FROM DATA TO HARVEST: A PCA-BASED FEATURE SELECTION APPROACH WITH K-NEAREST NEIGHBOR AND SUPPORT VECTOR REGRESSION FOR CROP YIELD PREDICTION

Bashir Ahmad; Asad Ullah; Malak Roman; Awrang Zaib; Toufeeq Ur Rehman

Authors

Bashir Ahmad
Asad Ullah
Malak Roman
Awrang Zaib
Toufeeq Ur Rehman

Keywords:

Machine Learning, Crop Yield Prediction, K-Nearest Neighbor, Support Vector Regression, Principal Component Analysis, Agriculture

Abstract

Crop yield prediction is a key component of modern agricultural management, as it provides reliable estimates that support farmers and agricultural planners in making decisions related to resource allocation, crop scheduling, and food production planning. Machine Learning (ML) and modern computational techniques are increasingly used to address major challenges in agriculture, including low productivity, climate variability, disease outbreaks, and inefficient resource use. These methods allow agricultural systems to process large amounts of data from soil records to satellite images and convert them into practical recommendations for farmers and planners. The expansion of agricultural datasets provides an opportunity to use machine learning for more reliable forecasting. This research evaluates and contrasts two Machine Learning approaches, K-Nearest Neighbors (KNN) and Support Vector Regression (SVR), in predicting crop yield after applying Principal Component Analysis (PCA) for data reduction.

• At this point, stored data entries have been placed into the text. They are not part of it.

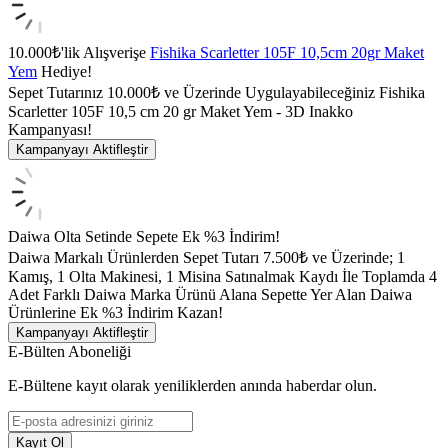
10.000₺'lik Alışverişe
Fishika Scarletter 105F 10,5cm 20gr Maket
Yem
Hediye!
Sepet Tutarınız 10.000₺ ve Üzerinde Uygulayabileceğiniz Fishika
Scarletter 105F 10,5 cm 20 gr Maket Yem - 3D Inakko
Kampanyası!
Kampanyayı Aktifleştir
Daiwa Olta Setinde Sepete Ek %3 İndirim!
Daiwa Markalı Ürünlerden Sepet Tutarı 7.500₺ ve Üzerinde; 1
Kamış, 1 Olta Makinesi, 1 Misina Satınalmak Kaydı İle Toplamda 4
Adet Farklı Daiwa Marka Ürünü Alana Sepette Yer Alan Daiwa
Ürünlerine Ek %3 İndirim Kazan!
Kampanyayı Aktifleştir
E-Bülten Aboneliği
E-Bültene kayıt olarak yeniliklerden anında haberdar olun.
Kayıt Ol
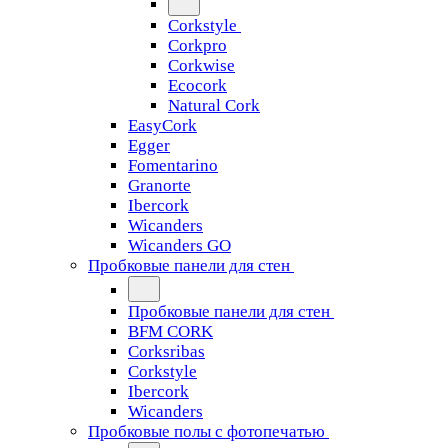
Corkstyle
Corkpro
Corkwise
Ecocork
Natural Cork
EasyCork
Egger
Fomentarino
Granorte
Ibercork
Wicanders
Wicanders GO
Пробковые панели для стен
Пробковые панели для стен
BFM CORK
Corksribas
Corkstyle
Ibercork
Wicanders
Пробковые полы с фотопечатью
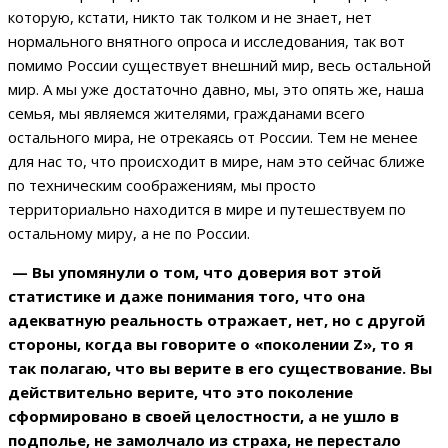
которую, кстати, никто так толком и не знает, нет
нормального внятного опроса и исследования, так вот
помимо России существует внешний мир, весь остальной
мир. А мы уже достаточно давно, мы, это опять же, наша
семья, мы являемся жителями, гражданами всего
остального мира, не отрекаясь от России. Тем не менее
для нас то, что происходит в мире, нам это сейчас ближе
по техническим соображениям, мы просто
территориально находится в мире и путешествуем по
остальному миру, а не по России.
— Вы упомянули о том, что доверия вот этой
статистике и даже понимания того, что она
адекватную реальность отражает, нет, но с другой
стороны, когда вы говорите о «поколении Z», то я
так полагаю, что вы верите в его существование. Вы
действительно верите, что это поколение
сформировано в своей целостности, а не ушло в
подполье, не замолчало из страха, не перестало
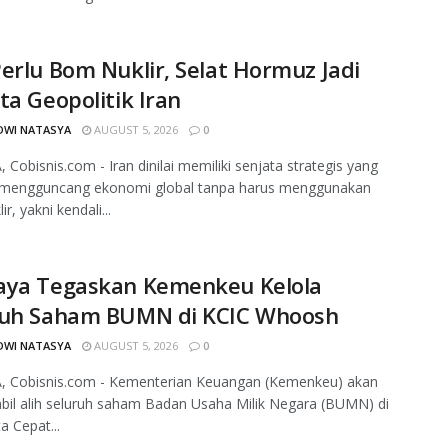
erlu Bom Nuklir, Selat Hormuz Jadi
ta Geopolitik Iran
DWI NATASYA
AUGUST 5, 2026
0
 Cobisnis.com - Iran dinilai memiliki senjata strategis yang
engguncang ekonomi global tanpa harus menggunakan
r, yakni kendali...
aya Tegaskan Kemenkeu Kelola
ruh Saham BUMN di KCIC Whoosh
DWI NATASYA
AUGUST 5, 2026
0
, Cobisnis.com - Kementerian Keuangan (Kemenkeu) akan
il alih seluruh saham Badan Usaha Milik Negara (BUMN) di
a Cepat...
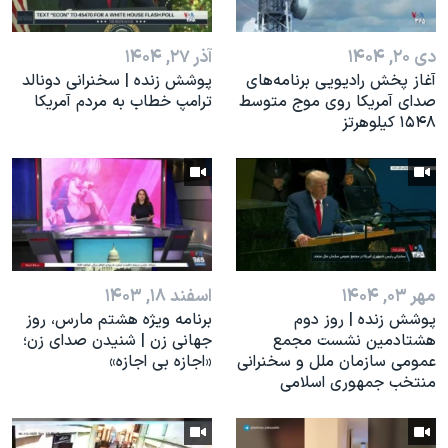
اسرائیل در جنگ
نرگس محمدی برنده جایزه نوبل صلح
دی ۲۰, ۱۴۰۴
آذر ۲۷, ۱۴۰۴
همایش محافظه‌کاران آمریکا «سی‌پک»
آغاز پخش رادیویی برنامه‌های
پوشش زنده | سخنرانی دونالد
صدای آمریکا روی موج متوسط
ترامپ خطاب به مردم آمریکا
صفحه‌های ویژه
۱۵۴۸ کیلوهرتز
سفر پرزیدنت ترامپ به چین
مهر ۰۳, ۱۴۰۴
اسفند ۱۸, ۱۴۰۳
پوشش زنده | روز دوم
برنامه ویژه هشتم مارس، روز
هشتادمین نشست مجمع
جهانی زن | شنیدن صدای زن؛
عمومی سازمان ملل و سخنرانی
«اجازه بی اجازه»
منتخب جمهوری اسلامی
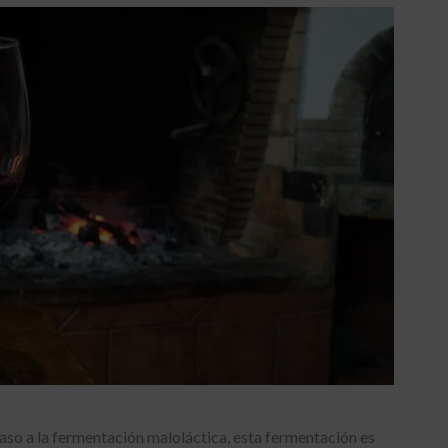
aso a la fermentación maloláctica, esta fermentación es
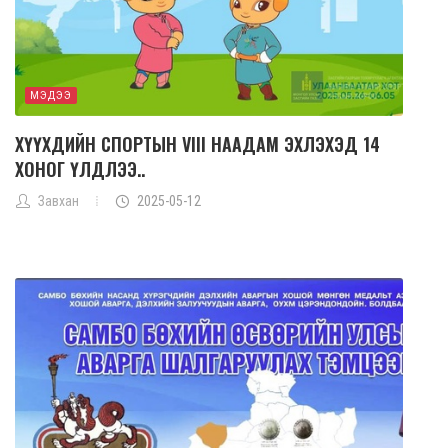
МЭДЭЭ
ХҮҮХДИЙН СПОРТЫН VIII НААДАМ ЭХЛЭХЭД 14
ХОНОГ ҮЛДЛЭЭ..
Завхан
2025-05-12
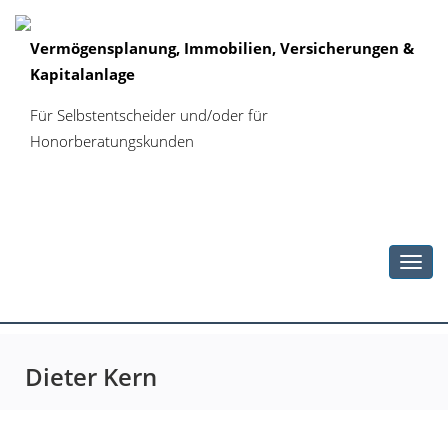
Vermögensplanung, Immobilien, Versicherungen &
Kapitalanlage
Für Selbstentscheider und/oder für
Honorberatungskunden
Toggl
navig
Dieter Kern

A comprehensive preprocessing pipeline was implemented clean, encode, standardize, and transform the data using PCA to remove redundancy while retaining 95% variance. Model assessment employed multiple statistical metrics including the coefficient of determination (R²), Mean Absolute Error (MAE), Mean Squared Error (MSE), Root Mean Squared Error (RMSE), and Explained Variance. Results indicate that SVR is more effective in capturing yield variation when used with PCA preprocessing. The study concludes that dimensionality reduction and proper preprocessing significantly enhance model robustness and prediction accuracy, providing a practical framework for applying machine learning in agricultural yield forecasting.